WASHINGTON D.C. — A marathon session is underway in the U.S. Senate as lawmakers debate the $1.9 trillion COVID relief bill passed by the House late last week.
As debate begins, Senate Democrats are pushing for an urgent passing. Sen. Gary Reters (D-Michigan) is calling it critical, as federal unemployment benefits are set to expire in just over a week.
“I still hear from folks all across Michigan daily, people who are struggling or without a job and find difficulties putting food on the table and a roof over their head and rely on unemployment benefits; those benefits will be extended in this package until August 29,” Peters said.
“If we do nothing, they come to an end on March 14, just a few days. Folks need to have certainty, particularly as we've seen just over the last month, the unemployment claims have actually increased in Michigan,” Peters added.
Debate could last hours if not days, same with the voting afterwards. Time is critical as millions struggle to stay afloat.
Grand Rapids mom of two Jessalynn Johnson joined Senator Peters on a press call Thursday afternoon.

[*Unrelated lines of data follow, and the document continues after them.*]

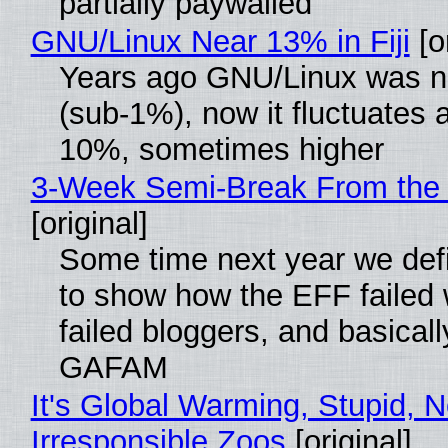
partially paywalled
GNU/Linux Near 13% in Fiji
[or
Years ago GNU/Linux was ne
(sub-1%), now it fluctuates 
10%, sometimes higher
3-Week Semi-Break From the 
[original]
Some time next year we defi
to show how the EFF failed
failed bloggers, and basically
GAFAM
It's Global Warming, Stupid, N
Irresponsible Zoos
[original]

“This pandemic and the events that have happened in the past year to year and a half has put us through unimaginable financial challenges,” Johnson said.
Johnson says she typically works two jobs to make ends meet, but with restrictions keeping one workplace closed, and her kids at home more often, bills are piling up.

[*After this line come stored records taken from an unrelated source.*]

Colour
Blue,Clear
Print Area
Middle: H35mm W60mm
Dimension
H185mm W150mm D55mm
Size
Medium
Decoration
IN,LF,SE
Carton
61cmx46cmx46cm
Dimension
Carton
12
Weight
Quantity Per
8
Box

Stimulus money could be a game changer for her family.
“In addition to being able to make sure that bills are caught up, I can also use this to help pay down some of my student loan debt, which has been a major burden for me financially,” Johnson added.
The Senate has agreed to one change to the bill, restricting who qualifies for stimulus checks to individuals making less than $80,000 per year.
Meanwhile Republicans appear unified in opposition to the bill. They say it is not targeted toward the pandemic.
“The $1.9 trillion plan has good objectives, but it's massively misdirected, but a lot of the spending is not going to where it's needed, that it's wasteful, that it's adding debt to our next generations,” Sen. Mitt Romney (R-Utah) said.
Democrats will need full support on their side of the aisle to pass the bill back to the House for a final vote.